Theodor Adorno saw it, latent, in 1950 however. "The Authoritarian Personality." It took a foreigner. And he has been severely discredited. I think Adorno was correct. The authoritarian personality is close enough to the American mental illness that I see as always being there in the American psyche. Latent, or in remission, and discredited to the point that we do not recognize it when it really does flare again, in 1992 with Ross Perot. Perot: another of those alternate universes subject to contingency: WHAT IF?...
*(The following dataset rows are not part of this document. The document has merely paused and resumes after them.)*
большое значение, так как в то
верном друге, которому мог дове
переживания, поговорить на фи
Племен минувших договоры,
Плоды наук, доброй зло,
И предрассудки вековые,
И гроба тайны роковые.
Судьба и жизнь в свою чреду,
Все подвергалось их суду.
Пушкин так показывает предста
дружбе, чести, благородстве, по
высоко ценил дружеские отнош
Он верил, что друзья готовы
And so, Trump. As authoritarian as Perot, as demagic as Long, as nativist as Lindberg, even adopting Lindberg's "America First" slogan, as racist as George Wallace or Strom Thurmond, with violence similar to that of the Ku Klux Klan, and, for the first time since before World War II, out-in-the-open anti-semitism.
Trump's dog whistle is heard by so many who instantiate the diagnostic elements of the American mental illness that this time looks different. It looks different to me. Hillary Clinton has barely a 4% lead over Trump nationally today. 538's odds of Trump winning the presidency are up to almost one-out-of-three. By the time he leaves Cleveland he will lead Clinton in the polls and have, I predict, about a 40% chance on 538 of winning the White House. Trump is as close as he his because so many hear his dog whistle, it is as perfectly pitched to the ears of those afflicted with the American mental illness as any has ever been since 1829. They hear and they follow the sound of their native son.